- **WHAT IS BEING ASKED**:
Please give the entries again in full and exactly, without any picture.

[Collected data]

------------------------------------------------------------------------

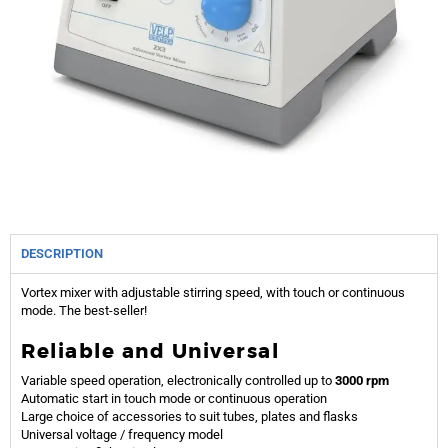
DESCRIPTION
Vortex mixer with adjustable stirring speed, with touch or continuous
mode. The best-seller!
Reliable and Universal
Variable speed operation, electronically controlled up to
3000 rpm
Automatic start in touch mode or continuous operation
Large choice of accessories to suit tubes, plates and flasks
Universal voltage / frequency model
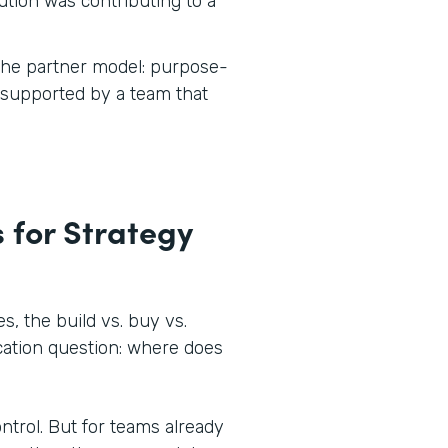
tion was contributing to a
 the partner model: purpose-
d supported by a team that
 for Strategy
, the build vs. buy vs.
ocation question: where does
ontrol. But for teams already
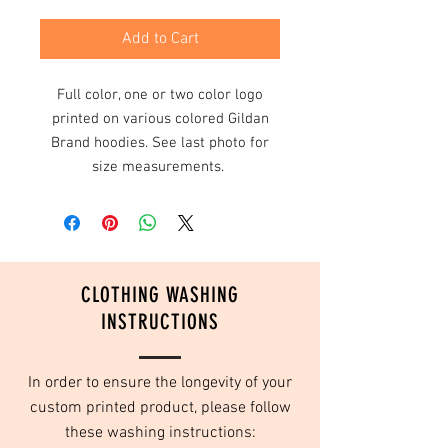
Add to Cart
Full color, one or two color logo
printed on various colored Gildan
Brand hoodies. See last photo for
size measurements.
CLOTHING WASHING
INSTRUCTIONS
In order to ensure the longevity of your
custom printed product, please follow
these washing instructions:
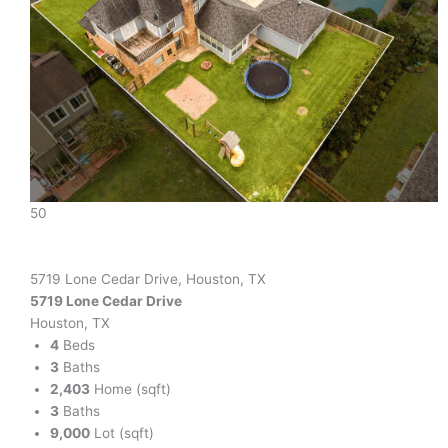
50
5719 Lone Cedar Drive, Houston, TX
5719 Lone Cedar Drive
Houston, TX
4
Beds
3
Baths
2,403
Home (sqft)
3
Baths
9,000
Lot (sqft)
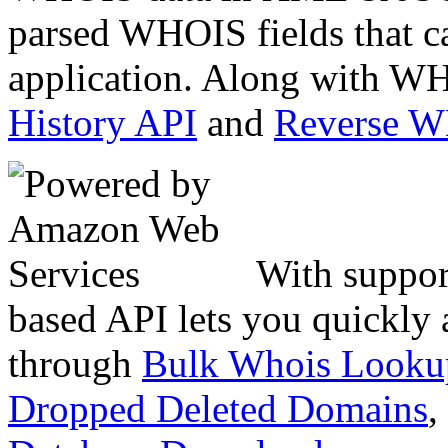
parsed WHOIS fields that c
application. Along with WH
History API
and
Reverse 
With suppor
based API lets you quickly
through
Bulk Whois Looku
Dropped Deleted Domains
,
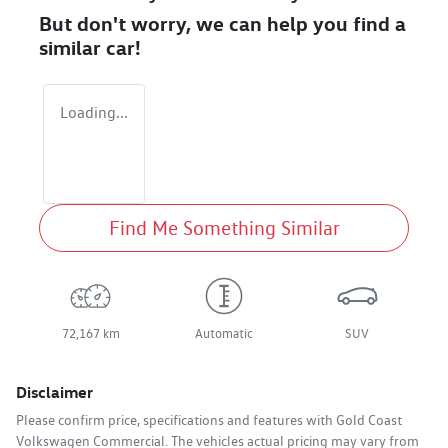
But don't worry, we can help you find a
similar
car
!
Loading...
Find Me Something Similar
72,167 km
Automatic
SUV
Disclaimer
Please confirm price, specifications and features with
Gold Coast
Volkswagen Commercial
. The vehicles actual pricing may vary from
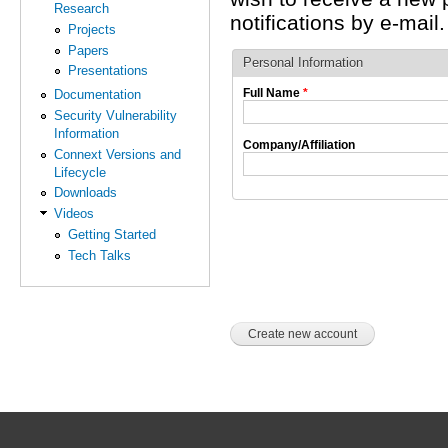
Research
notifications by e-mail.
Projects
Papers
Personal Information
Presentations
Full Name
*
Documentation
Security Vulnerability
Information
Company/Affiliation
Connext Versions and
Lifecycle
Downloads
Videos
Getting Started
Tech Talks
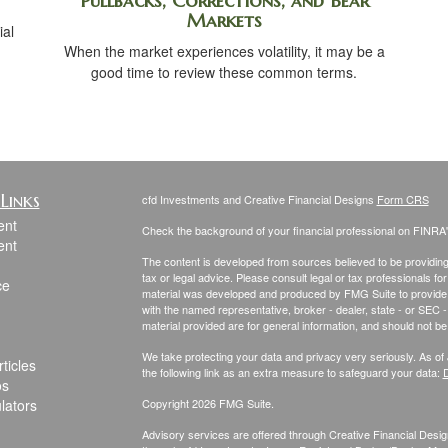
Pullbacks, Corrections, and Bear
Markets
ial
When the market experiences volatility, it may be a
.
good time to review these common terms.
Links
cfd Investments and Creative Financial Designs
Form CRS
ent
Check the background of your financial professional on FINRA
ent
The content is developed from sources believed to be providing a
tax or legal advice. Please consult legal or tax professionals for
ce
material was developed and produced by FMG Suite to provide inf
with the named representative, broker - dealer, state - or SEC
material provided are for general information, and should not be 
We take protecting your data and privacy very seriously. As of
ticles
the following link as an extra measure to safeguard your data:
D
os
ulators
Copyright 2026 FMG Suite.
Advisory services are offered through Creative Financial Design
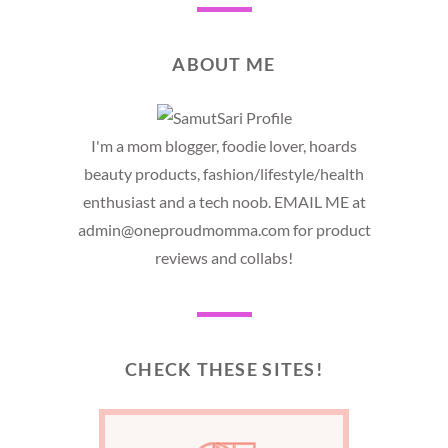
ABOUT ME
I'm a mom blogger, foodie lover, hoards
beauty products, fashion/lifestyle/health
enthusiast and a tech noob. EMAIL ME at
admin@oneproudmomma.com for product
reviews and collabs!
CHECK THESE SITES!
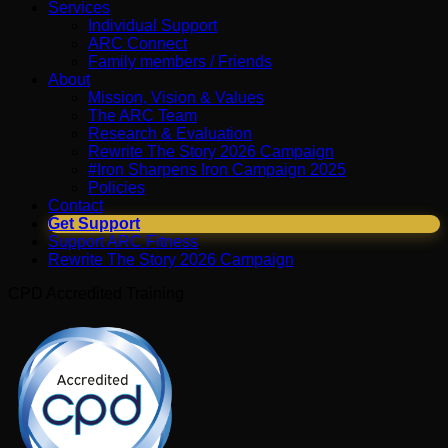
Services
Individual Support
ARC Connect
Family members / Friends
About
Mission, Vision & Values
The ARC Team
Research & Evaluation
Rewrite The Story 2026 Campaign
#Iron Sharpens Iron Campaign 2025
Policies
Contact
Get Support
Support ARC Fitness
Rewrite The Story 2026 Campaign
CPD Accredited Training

------------------------------------------------------------------------

- **RESPONSE TO THE EXERCISE**:
DESCRIPTION
Vortex mixer with adjustable stirring speed, with touch or continuous
mode. The best-seller!
Reliable and Universal
Variable speed operation, electronically controlled up to
3000 rpm
Automatic start in touch mode or continuous operation
Large choice of accessories to suit tubes, plates and flasks
Universal voltage / frequency model
tion was contributing to a
 the partner model: purpose-
d supported by a team that
 for Strategy
, the build vs. buy vs.
ocation question: where does
ontrol. But for teams already
Add to Cart
Full color, one or two color logo
printed on various colored Gildan
Brand hoodies. See last photo for
size measurements.
CLOTHING WASHING
INSTRUCTIONS
In order to ensure the longevity of your
custom printed product, please follow
these washing instructions:
50
5719 Lone Cedar Drive, Houston, TX
5719 Lone Cedar Drive
Houston, TX
4
Beds
3
Baths
2,403
Home (sqft)
3
Baths
9,000
Lot (sqft)
parsed WHOIS fields that c
application. Along with WH
History API
and
Reverse 
With suppor
based API lets you quickly
through
Bulk Whois Looku
Dropped Deleted Domains
,
But don't worry, we can help you find a
similar
car
!
Loading...
Find Me Something Similar
72,167 km
Automatic
SUV
Disclaimer
Please confirm price, specifications and features with
Gold Coast
Volkswagen Commercial
. The vehicles actual pricing may vary from
Research
notifications by e-mail.
Projects
Papers
Personal Information
Presentations
Full Name
*
Documentation
Security Vulnerability
Information
Company/Affiliation
Connext Versions and
Lifecycle
Downloads
Videos
Getting Started
Tech Talks
Pullbacks, Corrections, and Bear
Markets
ial
When the market experiences volatility, it may be a
.
good time to review these common terms.
Links
cfd Investments and Creative Financial Designs
Form CRS
ent
Check the background of your financial professional on FINRA
ent
The content is developed from sources believed to be providing a
tax or legal advice. Please consult legal or tax professionals for
ce
material was developed and produced by FMG Suite to provide inf
with the named representative, broker - dealer, state - or SEC
material provided are for general information, and should not be 
We take protecting your data and privacy very seriously. As of
ticles
the following link as an extra measure to safeguard your data:
D
os
ulators
Copyright 2026 FMG Suite.
Advisory services are offered through Creative Financial Design
ABOUT ME
I'm a mom blogger, foodie lover, hoards
beauty products, fashion/lifestyle/health
enthusiast and a tech noob. EMAIL ME at
admin@oneproudmomma.com for product
reviews and collabs!
CHECK THESE SITES!
Services
Individual Support
ARC Connect
Family members / Friends
About
Mission, Vision & Values
The ARC Team
Research & Evaluation
Rewrite The Story 2026 Campaign
#Iron Sharpens Iron Campaign 2025
Policies
Contact
Get Support
Support ARC Fitness
Rewrite The Story 2026 Campaign
CPD Accredited Training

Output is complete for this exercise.